#### What the task requires:
With pictures excluded, repeat exactly the lines from the one containing "For every layout" through the last line of the material below.

[Material for the task — start]

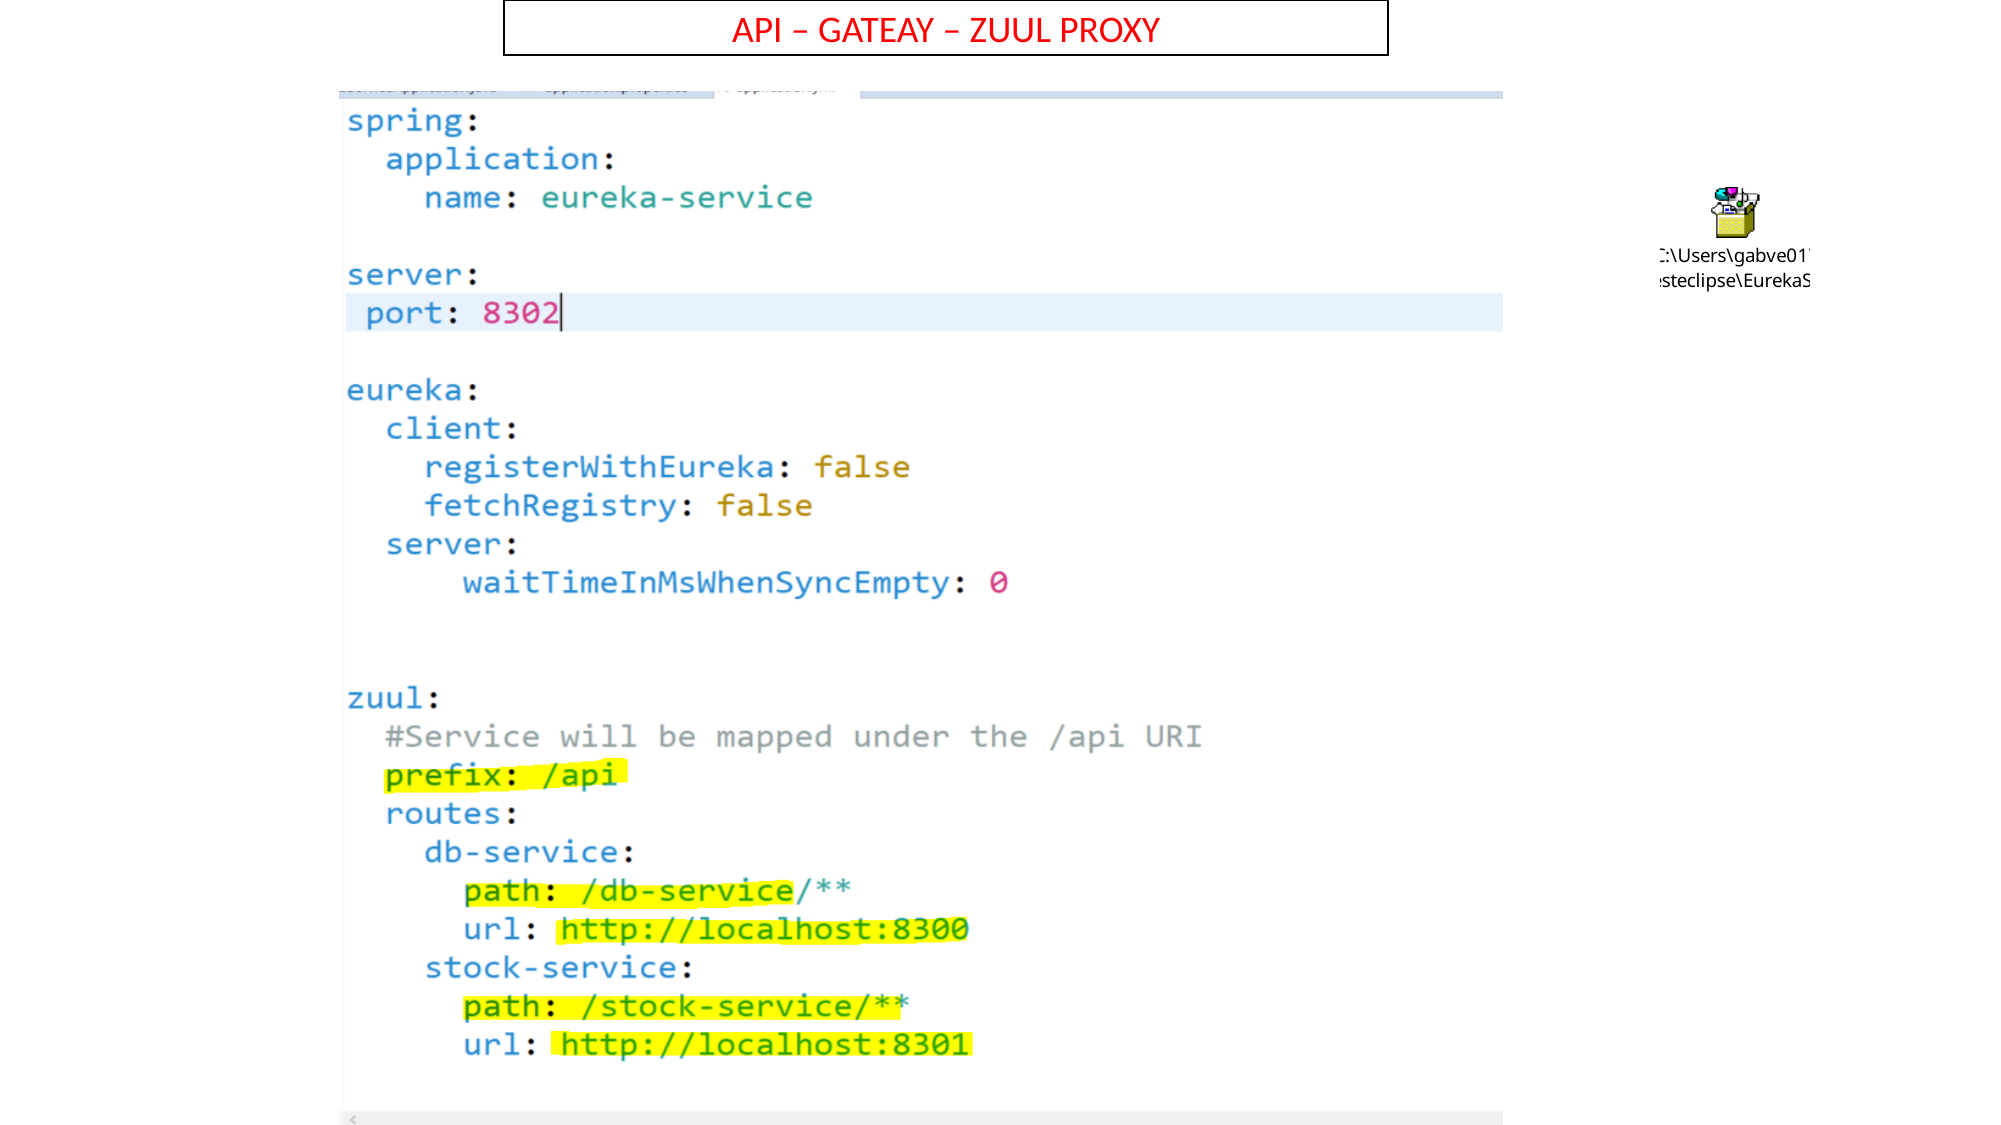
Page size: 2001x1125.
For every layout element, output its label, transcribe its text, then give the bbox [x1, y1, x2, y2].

text_box API – GATEAY – ZUUL PROXY [503, 0, 1389, 56]
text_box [1659, 187, 1810, 318]
picture [339, 91, 1503, 1125]
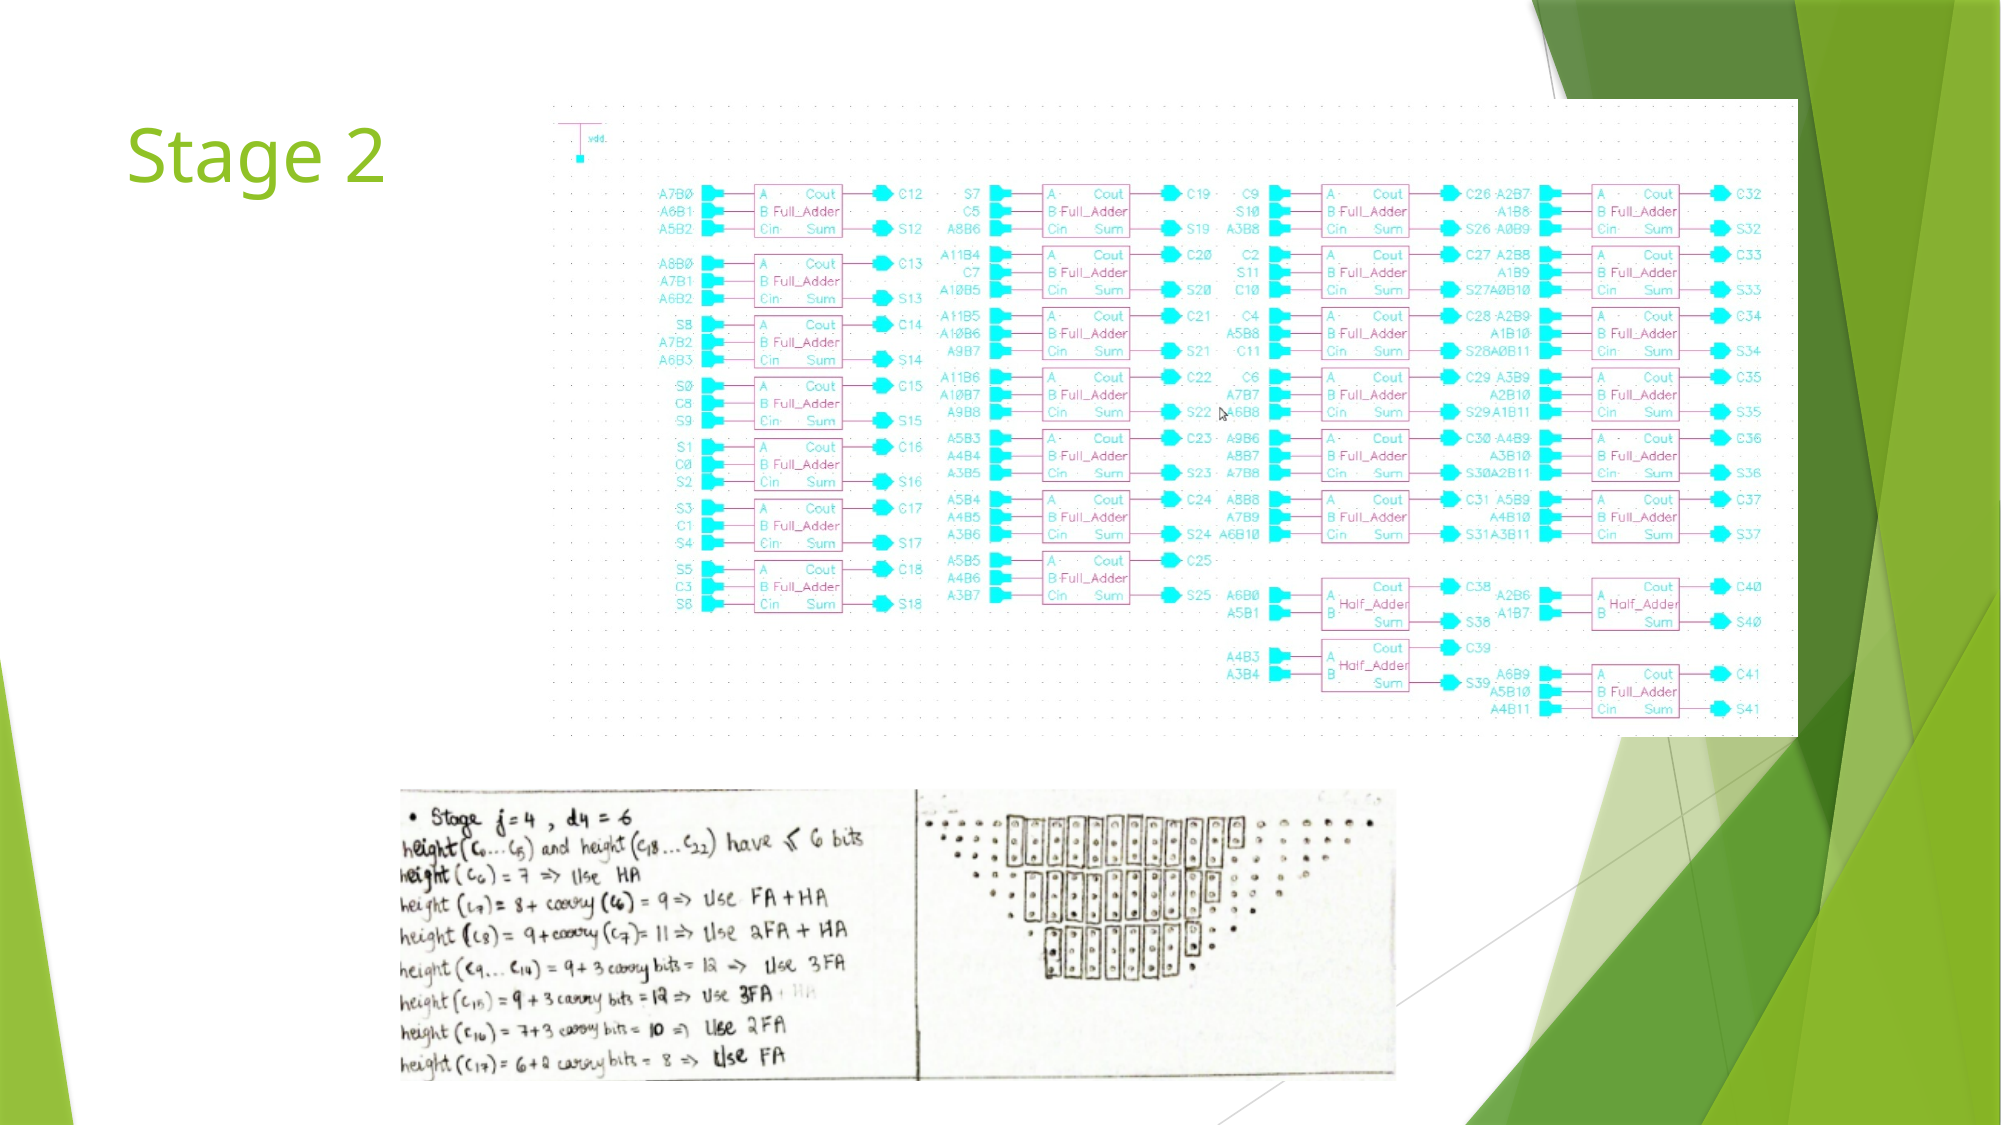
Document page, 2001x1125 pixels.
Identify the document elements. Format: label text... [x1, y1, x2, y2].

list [548, 99, 1798, 738]
title Stage 2 [111, 99, 547, 317]
picture [399, 787, 1397, 1082]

[Material for the task — finish]

#### Reply to the task:
For every layout element, output its label, transcribe its text, then give the bbox [x1, y1, x2, y2].

text_box API – GATEAY – ZUUL PROXY [503, 0, 1389, 56]
text_box [1659, 187, 1810, 318]
picture [339, 91, 1503, 1125]
Document page, 2001x1125 pixels.
Identify the document elements. Format: label text... [x1, y1, x2, y2].

list [548, 99, 1798, 738]
title Stage 2 [111, 99, 547, 317]
picture [399, 787, 1397, 1082]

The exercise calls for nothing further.